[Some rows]
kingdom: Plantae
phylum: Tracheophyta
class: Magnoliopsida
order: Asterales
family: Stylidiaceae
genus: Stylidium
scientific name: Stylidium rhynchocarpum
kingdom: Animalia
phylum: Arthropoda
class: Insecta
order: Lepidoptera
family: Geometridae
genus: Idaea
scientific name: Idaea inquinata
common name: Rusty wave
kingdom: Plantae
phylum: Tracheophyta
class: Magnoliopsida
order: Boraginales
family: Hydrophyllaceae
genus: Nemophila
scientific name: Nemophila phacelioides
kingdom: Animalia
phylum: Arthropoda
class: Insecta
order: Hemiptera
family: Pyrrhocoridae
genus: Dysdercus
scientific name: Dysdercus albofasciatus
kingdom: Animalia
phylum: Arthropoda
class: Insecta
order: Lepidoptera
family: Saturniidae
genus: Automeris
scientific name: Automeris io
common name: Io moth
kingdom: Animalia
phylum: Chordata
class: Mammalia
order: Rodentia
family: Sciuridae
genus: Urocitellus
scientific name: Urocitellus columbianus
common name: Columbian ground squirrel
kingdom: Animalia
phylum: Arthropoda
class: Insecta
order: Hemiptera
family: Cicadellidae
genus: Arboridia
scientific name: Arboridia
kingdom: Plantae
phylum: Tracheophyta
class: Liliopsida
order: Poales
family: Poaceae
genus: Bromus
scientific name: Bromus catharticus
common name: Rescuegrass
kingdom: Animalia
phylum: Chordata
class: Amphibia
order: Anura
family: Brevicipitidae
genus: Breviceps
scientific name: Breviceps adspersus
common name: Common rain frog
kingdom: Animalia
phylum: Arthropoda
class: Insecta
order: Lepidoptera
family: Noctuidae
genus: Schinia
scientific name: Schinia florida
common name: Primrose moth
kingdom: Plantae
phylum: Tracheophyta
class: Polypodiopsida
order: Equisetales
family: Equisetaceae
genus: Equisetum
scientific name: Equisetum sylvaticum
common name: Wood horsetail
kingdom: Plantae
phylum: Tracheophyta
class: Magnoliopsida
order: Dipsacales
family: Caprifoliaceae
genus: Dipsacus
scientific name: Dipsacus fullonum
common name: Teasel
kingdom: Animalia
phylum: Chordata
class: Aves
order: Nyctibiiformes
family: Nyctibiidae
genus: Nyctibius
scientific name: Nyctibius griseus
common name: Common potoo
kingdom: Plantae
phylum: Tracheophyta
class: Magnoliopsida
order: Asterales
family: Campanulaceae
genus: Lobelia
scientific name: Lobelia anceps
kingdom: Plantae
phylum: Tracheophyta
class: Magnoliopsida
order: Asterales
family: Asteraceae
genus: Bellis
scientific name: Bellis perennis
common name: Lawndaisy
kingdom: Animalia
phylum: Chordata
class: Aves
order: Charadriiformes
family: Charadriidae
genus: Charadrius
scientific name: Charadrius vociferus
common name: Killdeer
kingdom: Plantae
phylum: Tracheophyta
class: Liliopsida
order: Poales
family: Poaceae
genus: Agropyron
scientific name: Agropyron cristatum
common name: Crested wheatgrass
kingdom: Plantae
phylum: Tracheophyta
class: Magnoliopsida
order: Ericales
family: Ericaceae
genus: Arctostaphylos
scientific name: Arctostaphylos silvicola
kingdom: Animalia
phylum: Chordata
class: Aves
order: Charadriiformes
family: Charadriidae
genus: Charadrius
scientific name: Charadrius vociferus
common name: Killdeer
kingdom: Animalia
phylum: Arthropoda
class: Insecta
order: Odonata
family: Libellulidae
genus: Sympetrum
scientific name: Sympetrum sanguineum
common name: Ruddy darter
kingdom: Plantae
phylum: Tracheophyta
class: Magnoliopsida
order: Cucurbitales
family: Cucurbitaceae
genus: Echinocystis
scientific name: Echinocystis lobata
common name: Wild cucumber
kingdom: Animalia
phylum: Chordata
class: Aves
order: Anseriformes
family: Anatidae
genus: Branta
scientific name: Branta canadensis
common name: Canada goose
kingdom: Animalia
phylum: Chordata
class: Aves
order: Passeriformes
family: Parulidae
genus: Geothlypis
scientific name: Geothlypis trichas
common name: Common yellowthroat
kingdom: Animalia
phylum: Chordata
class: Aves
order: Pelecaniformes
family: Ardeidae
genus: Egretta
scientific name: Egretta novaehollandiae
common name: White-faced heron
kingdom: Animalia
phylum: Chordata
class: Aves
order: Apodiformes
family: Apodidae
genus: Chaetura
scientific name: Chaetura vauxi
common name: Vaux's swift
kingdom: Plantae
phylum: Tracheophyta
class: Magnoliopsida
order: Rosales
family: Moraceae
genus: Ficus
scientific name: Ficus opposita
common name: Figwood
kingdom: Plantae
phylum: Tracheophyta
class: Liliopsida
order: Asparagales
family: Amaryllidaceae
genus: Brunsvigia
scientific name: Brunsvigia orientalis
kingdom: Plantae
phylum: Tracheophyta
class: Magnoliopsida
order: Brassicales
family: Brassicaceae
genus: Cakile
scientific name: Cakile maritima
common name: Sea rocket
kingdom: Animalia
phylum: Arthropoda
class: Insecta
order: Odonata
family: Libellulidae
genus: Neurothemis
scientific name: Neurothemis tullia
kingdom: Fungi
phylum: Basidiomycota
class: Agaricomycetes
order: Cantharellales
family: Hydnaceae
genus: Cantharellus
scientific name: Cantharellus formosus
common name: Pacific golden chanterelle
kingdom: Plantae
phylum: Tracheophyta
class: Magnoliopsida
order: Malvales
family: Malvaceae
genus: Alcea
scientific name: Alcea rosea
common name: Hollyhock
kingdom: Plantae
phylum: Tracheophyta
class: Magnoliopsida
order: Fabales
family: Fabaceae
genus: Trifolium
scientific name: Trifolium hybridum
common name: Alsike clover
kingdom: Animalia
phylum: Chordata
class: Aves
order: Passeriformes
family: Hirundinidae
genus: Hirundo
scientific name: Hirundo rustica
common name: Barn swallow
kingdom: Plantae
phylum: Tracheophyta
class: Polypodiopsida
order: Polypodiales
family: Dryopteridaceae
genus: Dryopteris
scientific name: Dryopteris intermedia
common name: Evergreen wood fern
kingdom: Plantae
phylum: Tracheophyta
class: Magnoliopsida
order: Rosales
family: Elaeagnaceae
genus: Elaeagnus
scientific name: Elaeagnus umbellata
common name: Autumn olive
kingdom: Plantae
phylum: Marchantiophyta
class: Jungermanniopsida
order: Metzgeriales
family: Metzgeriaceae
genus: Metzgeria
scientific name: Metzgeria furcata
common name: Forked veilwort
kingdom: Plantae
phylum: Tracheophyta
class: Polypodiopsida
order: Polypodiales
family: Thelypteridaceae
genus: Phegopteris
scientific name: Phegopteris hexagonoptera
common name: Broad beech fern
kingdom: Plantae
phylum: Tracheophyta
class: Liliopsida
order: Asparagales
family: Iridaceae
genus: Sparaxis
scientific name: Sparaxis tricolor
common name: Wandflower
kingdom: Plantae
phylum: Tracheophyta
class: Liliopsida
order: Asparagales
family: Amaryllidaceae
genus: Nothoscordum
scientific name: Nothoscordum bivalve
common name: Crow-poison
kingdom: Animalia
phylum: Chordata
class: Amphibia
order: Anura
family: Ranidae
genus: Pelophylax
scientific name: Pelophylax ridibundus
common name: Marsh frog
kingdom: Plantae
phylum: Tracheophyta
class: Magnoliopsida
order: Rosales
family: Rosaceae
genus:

THE REQUEST -> Rewrite all of the rows above, putting "binomial" wherever "scientific name" appears and keeping everything else the same.

RESULT OF THIS EXERCISE ->
kingdom: Plantae
phylum: Tracheophyta
class: Magnoliopsida
order: Asterales
family: Stylidiaceae
genus: Stylidium
binomial: Stylidium rhynchocarpum
kingdom: Animalia
phylum: Arthropoda
class: Insecta
order: Lepidoptera
family: Geometridae
genus: Idaea
binomial: Idaea inquinata
common name: Rusty wave
kingdom: Plantae
phylum: Tracheophyta
class: Magnoliopsida
order: Boraginales
family: Hydrophyllaceae
genus: Nemophila
binomial: Nemophila phacelioides
kingdom: Animalia
phylum: Arthropoda
class: Insecta
order: Hemiptera
family: Pyrrhocoridae
genus: Dysdercus
binomial: Dysdercus albofasciatus
kingdom: Animalia
phylum: Arthropoda
class: Insecta
order: Lepidoptera
family: Saturniidae
genus: Automeris
binomial: Automeris io
common name: Io moth
kingdom: Animalia
phylum: Chordata
class: Mammalia
order: Rodentia
family: Sciuridae
genus: Urocitellus
binomial: Urocitellus columbianus
common name: Columbian ground squirrel
kingdom: Animalia
phylum: Arthropoda
class: Insecta
order: Hemiptera
family: Cicadellidae
genus: Arboridia
binomial: Arboridia
kingdom: Plantae
phylum: Tracheophyta
class: Liliopsida
order: Poales
family: Poaceae
genus: Bromus
binomial: Bromus catharticus
common name: Rescuegrass
kingdom: Animalia
phylum: Chordata
class: Amphibia
order: Anura
family: Brevicipitidae
genus: Breviceps
binomial: Breviceps adspersus
common name: Common rain frog
kingdom: Animalia
phylum: Arthropoda
class: Insecta
order: Lepidoptera
family: Noctuidae
genus: Schinia
binomial: Schinia florida
common name: Primrose moth
kingdom: Plantae
phylum: Tracheophyta
class: Polypodiopsida
order: Equisetales
family: Equisetaceae
genus: Equisetum
binomial: Equisetum sylvaticum
common name: Wood horsetail
kingdom: Plantae
phylum: Tracheophyta
class: Magnoliopsida
order: Dipsacales
family: Caprifoliaceae
genus: Dipsacus
binomial: Dipsacus fullonum
common name: Teasel
kingdom: Animalia
phylum: Chordata
class: Aves
order: Nyctibiiformes
family: Nyctibiidae
genus: Nyctibius
binomial: Nyctibius griseus
common name: Common potoo
kingdom: Plantae
phylum: Tracheophyta
class: Magnoliopsida
order: Asterales
family: Campanulaceae
genus: Lobelia
binomial: Lobelia anceps
kingdom: Plantae
phylum: Tracheophyta
class: Magnoliopsida
order: Asterales
family: Asteraceae
genus: Bellis
binomial: Bellis perennis
common name: Lawndaisy
kingdom: Animalia
phylum: Chordata
class: Aves
order: Charadriiformes
family: Charadriidae
genus: Charadrius
binomial: Charadrius vociferus
common name: Killdeer
kingdom: Plantae
phylum: Tracheophyta
class: Liliopsida
order: Poales
family: Poaceae
genus: Agropyron
binomial: Agropyron cristatum
common name: Crested wheatgrass
kingdom: Plantae
phylum: Tracheophyta
class: Magnoliopsida
order: Ericales
family: Ericaceae
genus: Arctostaphylos
binomial: Arctostaphylos silvicola
kingdom: Animalia
phylum: Chordata
class: Aves
order: Charadriiformes
family: Charadriidae
genus: Charadrius
binomial: Charadrius vociferus
common name: Killdeer
kingdom: Animalia
phylum: Arthropoda
class: Insecta
order: Odonata
family: Libellulidae
genus: Sympetrum
binomial: Sympetrum sanguineum
common name: Ruddy darter
kingdom: Plantae
phylum: Tracheophyta
class: Magnoliopsida
order: Cucurbitales
family: Cucurbitaceae
genus: Echinocystis
binomial: Echinocystis lobata
common name: Wild cucumber
kingdom: Animalia
phylum: Chordata
class: Aves
order: Anseriformes
family: Anatidae
genus: Branta
binomial: Branta canadensis
common name: Canada goose
kingdom: Animalia
phylum: Chordata
class: Aves
order: Passeriformes
family: Parulidae
genus: Geothlypis
binomial: Geothlypis trichas
common name: Common yellowthroat
kingdom: Animalia
phylum: Chordata
class: Aves
order: Pelecaniformes
family: Ardeidae
genus: Egretta
binomial: Egretta novaehollandiae
common name: White-faced heron
kingdom: Animalia
phylum: Chordata
class: Aves
order: Apodiformes
family: Apodidae
genus: Chaetura
binomial: Chaetura vauxi
common name: Vaux's swift
kingdom: Plantae
phylum: Tracheophyta
class: Magnoliopsida
order: Rosales
family: Moraceae
genus: Ficus
binomial: Ficus opposita
common name: Figwood
kingdom: Plantae
phylum: Tracheophyta
class: Liliopsida
order: Asparagales
family: Amaryllidaceae
genus: Brunsvigia
binomial: Brunsvigia orientalis
kingdom: Plantae
phylum: Tracheophyta
class: Magnoliopsida
order: Brassicales
family: Brassicaceae
genus: Cakile
binomial: Cakile maritima
common name: Sea rocket
kingdom: Animalia
phylum: Arthropoda
class: Insecta
order: Odonata
family: Libellulidae
genus: Neurothemis
binomial: Neurothemis tullia
kingdom: Fungi
phylum: Basidiomycota
class: Agaricomycetes
order: Cantharellales
family: Hydnaceae
genus: Cantharellus
binomial: Cantharellus formosus
common name: Pacific golden chanterelle
kingdom: Plantae
phylum: Tracheophyta
class: Magnoliopsida
order: Malvales
family: Malvaceae
genus: Alcea
binomial: Alcea rosea
common name: Hollyhock
kingdom: Plantae
phylum: Tracheophyta
class: Magnoliopsida
order: Fabales
family: Fabaceae
genus: Trifolium
binomial: Trifolium hybridum
common name: Alsike clover
kingdom: Animalia
phylum: Chordata
class: Aves
order: Passeriformes
family: Hirundinidae
genus: Hirundo
binomial: Hirundo rustica
common name: Barn swallow
kingdom: Plantae
phylum: Tracheophyta
class: Polypodiopsida
order: Polypodiales
family: Dryopteridaceae
genus: Dryopteris
binomial: Dryopteris intermedia
common name: Evergreen wood fern
kingdom: Plantae
phylum: Tracheophyta
class: Magnoliopsida
order: Rosales
family: Elaeagnaceae
genus: Elaeagnus
binomial: Elaeagnus umbellata
common name: Autumn olive
kingdom: Plantae
phylum: Marchantiophyta
class: Jungermanniopsida
order: Metzgeriales
family: Metzgeriaceae
genus: Metzgeria
binomial: Metzgeria furcata
common name: Forked veilwort
kingdom: Plantae
phylum: Tracheophyta
class: Polypodiopsida
order: Polypodiales
family: Thelypteridaceae
genus: Phegopteris
binomial: Phegopteris hexagonoptera
common name: Broad beech fern
kingdom: Plantae
phylum: Tracheophyta
class: Liliopsida
order: Asparagales
family: Iridaceae
genus: Sparaxis
binomial: Sparaxis tricolor
common name: Wandflower
kingdom: Plantae
phylum: Tracheophyta
class: Liliopsida
order: Asparagales
family: Amaryllidaceae
genus: Nothoscordum
binomial: Nothoscordum bivalve
common name: Crow-poison
kingdom: Animalia
phylum: Chordata
class: Amphibia
order: Anura
family: Ranidae
genus: Pelophylax
binomial: Pelophylax ridibundus
common name: Marsh frog
kingdom: Plantae
phylum: Tracheophyta
class: Magnoliopsida
order: Rosales
family: Rosaceae
genus:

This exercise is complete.